Supplied passage —
- - -
This is an entirely true account of a friendship maintained behind a curtain of unbreakable social rules. At a restaurant earlier this week, my wife and I were about to start our salads. The waitress had brought a basket of salad crackers, so we were looking for our favorites...

This is an entirely true account of a friendship maintained behind a curtain of unbreakable social rules.

At a restaurant earlier this week, my wife and I were about to start our salads. The waitress had brought a basket of salad crackers, so we were looking for our favorites.

I don't know who invented salad crackers, but whoever decided to serve them in baskets at restaurants was a genius.

When our sons were small, we considered the basket of salad crackers to be emergency rations. Many a starving (read cranky) young lad has been rescued from that excruciating wait -- the one between ordering a meal and having it served -- by a fistful of crackers.

My wife is partial to sesame breadsticks. So we always search through all the little cellophane containers, bypassing the cheese breadsticks and the garlic breadsticks and the club crackers and the Melba toast and the plain saltines.

On this particular night, I came across a package of rye crackers, which immediately brought back good memories of the years we spent in Maryville, Mo., in the far northwest corner of the state.

"Remember when Louise Stauffer used to rummage for rye crackers?" I asked my wife.
- - -
Dataset —
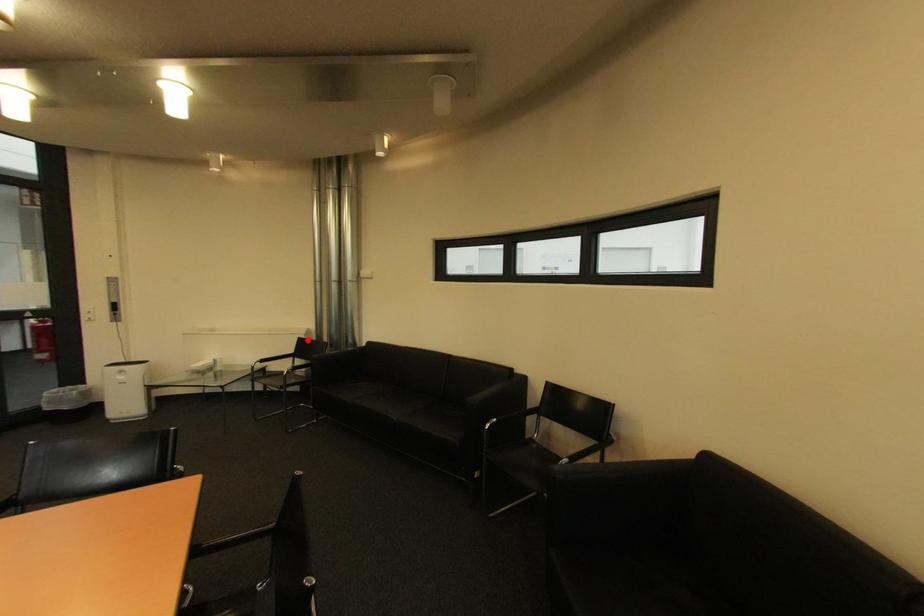
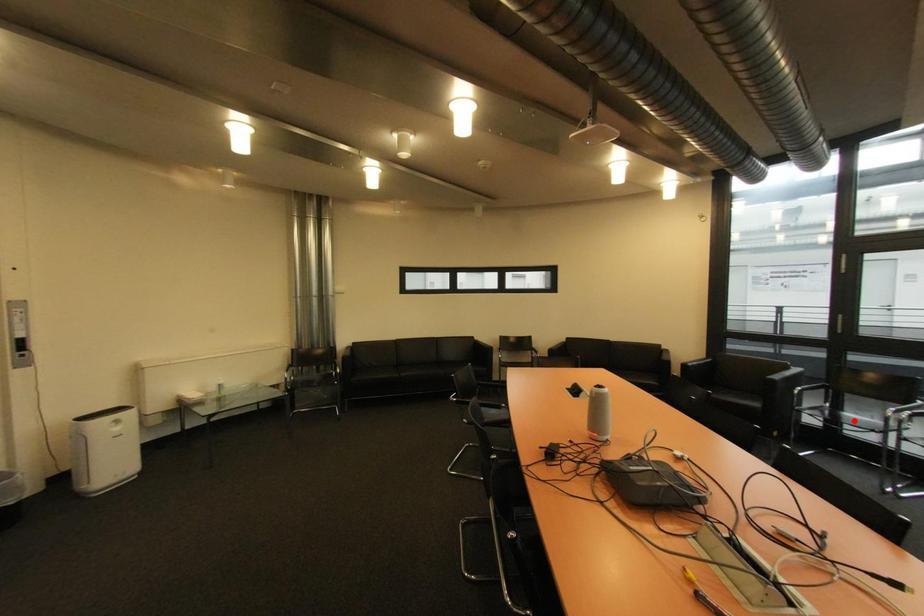
I am providing you with two images of the same scene from different viewpoints. A red point is marked on the first image and another point is marked on the second image. Are the points marked in image1 and image2 representing the same 3D position?

No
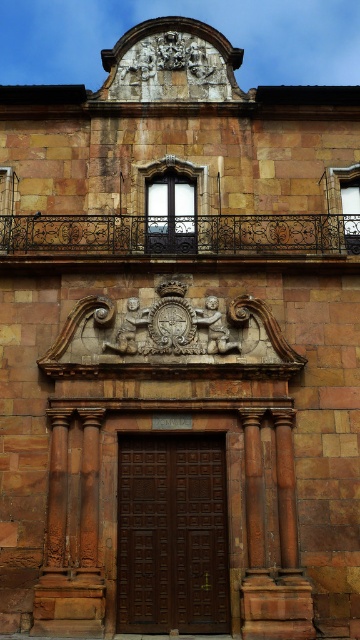
You are a painter standing at the base of the historic building. You want to paint the black wrought iron balcony at upper center but need to ensure your ladder can reach it from the dark brown wood door at center. If your ladder is 15 meters long, will it be sufficient?

The distance between the dark brown wood door at center and the black wrought iron balcony at upper center is 16.61 meters. Since the ladder is only 15 meters long, it will not be sufficient to reach the balcony.

You are an architect evaluating the building facade. You need to determine which object occupies a larger area on the facade between the dark brown wood door at center and the black wrought iron balcony at upper center. Based on the provided information, which one is larger?

The dark brown wood door at center is smaller than the black wrought iron balcony at upper center, so the black wrought iron balcony at upper center occupies a larger area on the facade.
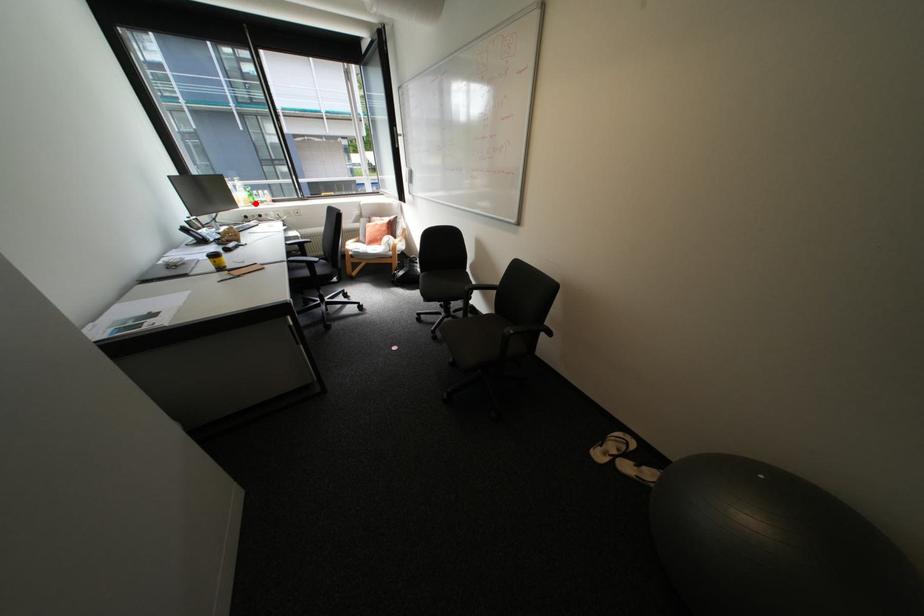
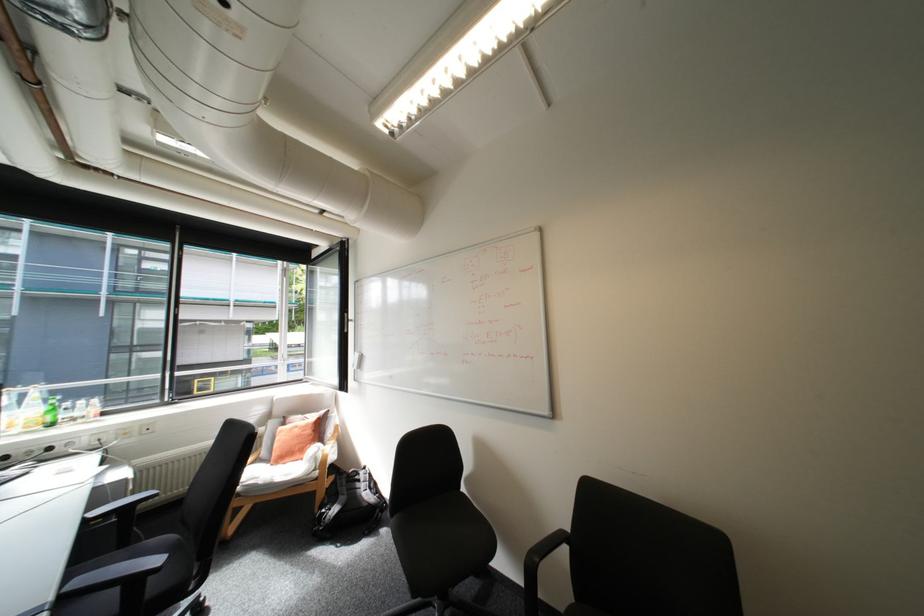
In the second image, find the point that corresponds to the highlighted location in the first image.

(38, 427)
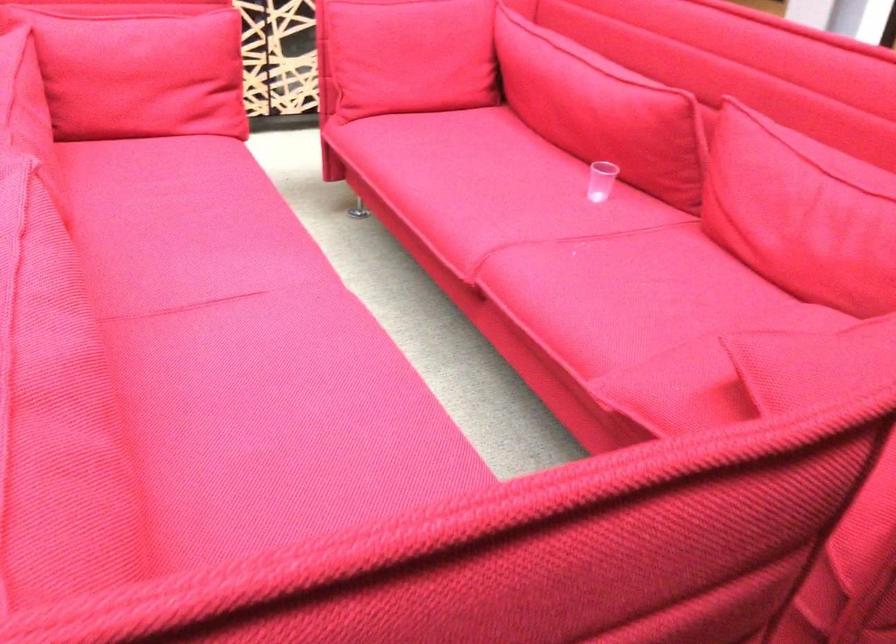
Which object does [600,180] point to?

This point indicates the clear plastic cup.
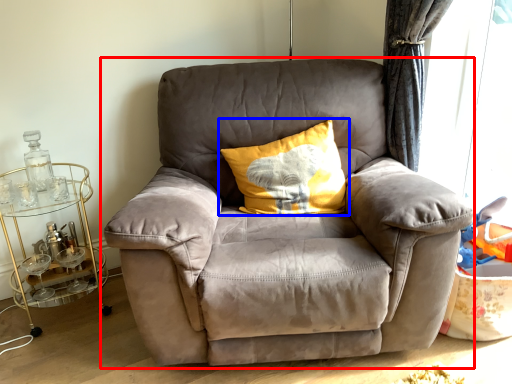
Question: Which of the following is the farthest to the observer, chair (highlighted by a red box) or pillow (highlighted by a blue box)?

Choices:
 (A) chair
 (B) pillow

Answer: (B)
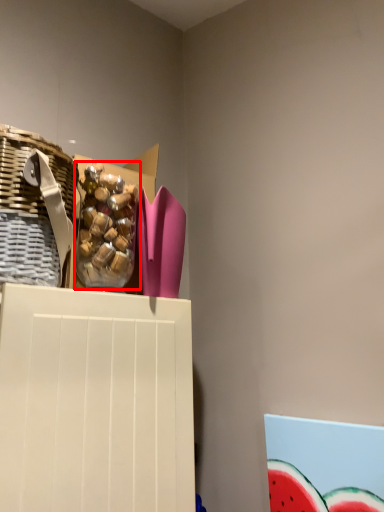
Question: From the image, what is the correct spatial relationship of food (annotated by the red box) in relation to basket?

Choices:
 (A) right
 (B) left

Answer: (A)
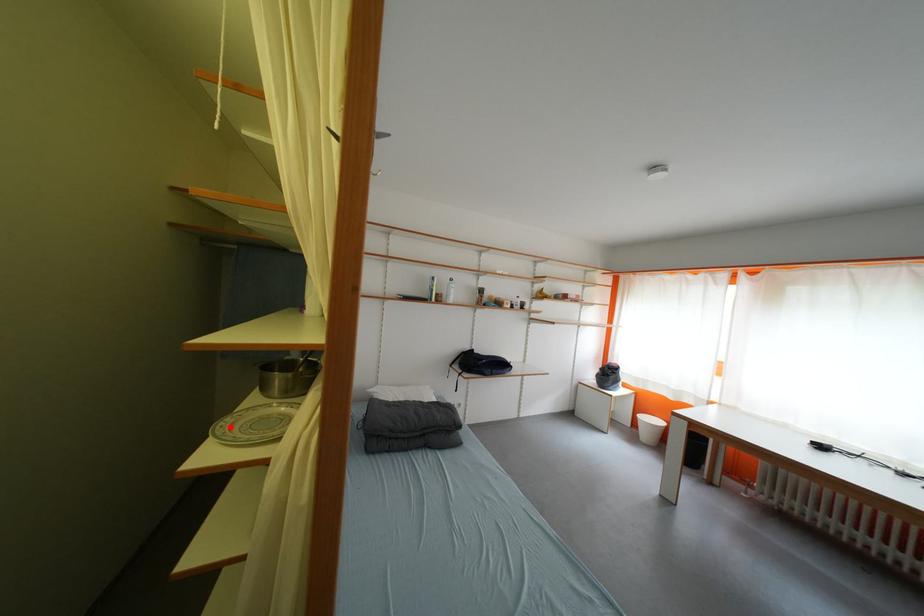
- - -
Problem statement — Output the salad crackers passage verbatim, from "My wife is partial" up to and including "the plain saltines.".

Expected answer —
My wife is partial to sesame breadsticks. So we always search through all the little cellophane containers, bypassing the cheese breadsticks and the garlic breadsticks and the club crackers and the Melba toast and the plain saltines.